- _Extracted information_
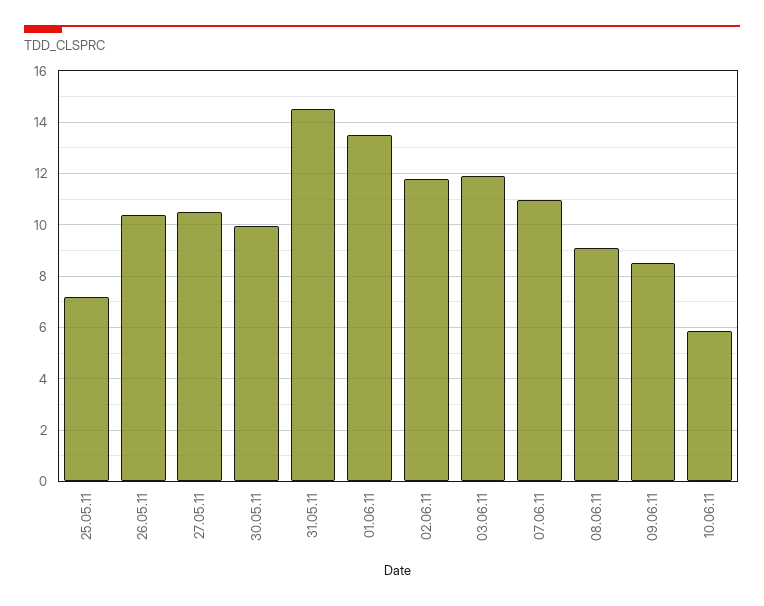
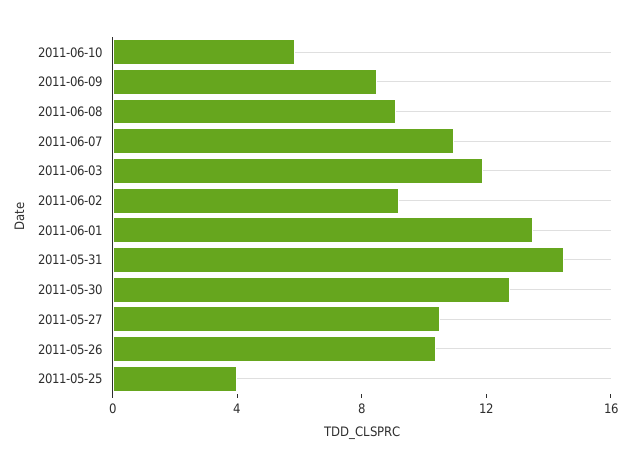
  {
-   "25.05.11": 7.25,
+   "25.05.11": 4,
    "26.05.11": 10.5,
    "27.05.11": 10.5,
-   "30.05.11": 10,
+   "30.05.11": 13,
    "31.05.11": 14.5,
    "01.06.11": 13.5,
-   "02.06.11": 11.75,
+   "02.06.11": 9,
    "03.06.11": 12,
    "07.06.11": 11,
    "08.06.11": 9,
    "09.06.11": 8.5,
    "10.06.11": 5.75
  }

- _What the task asks_
Copy every entry above exactly as it stands, but leave the pictures out.

- _Answer space_
  {
-   "25.05.11": 7.25,
+   "25.05.11": 4,
    "26.05.11": 10.5,
    "27.05.11": 10.5,
-   "30.05.11": 10,
+   "30.05.11": 13,
    "31.05.11": 14.5,
    "01.06.11": 13.5,
-   "02.06.11": 11.75,
+   "02.06.11": 9,
    "03.06.11": 12,
    "07.06.11": 11,
    "08.06.11": 9,
    "09.06.11": 8.5,
    "10.06.11": 5.75
  }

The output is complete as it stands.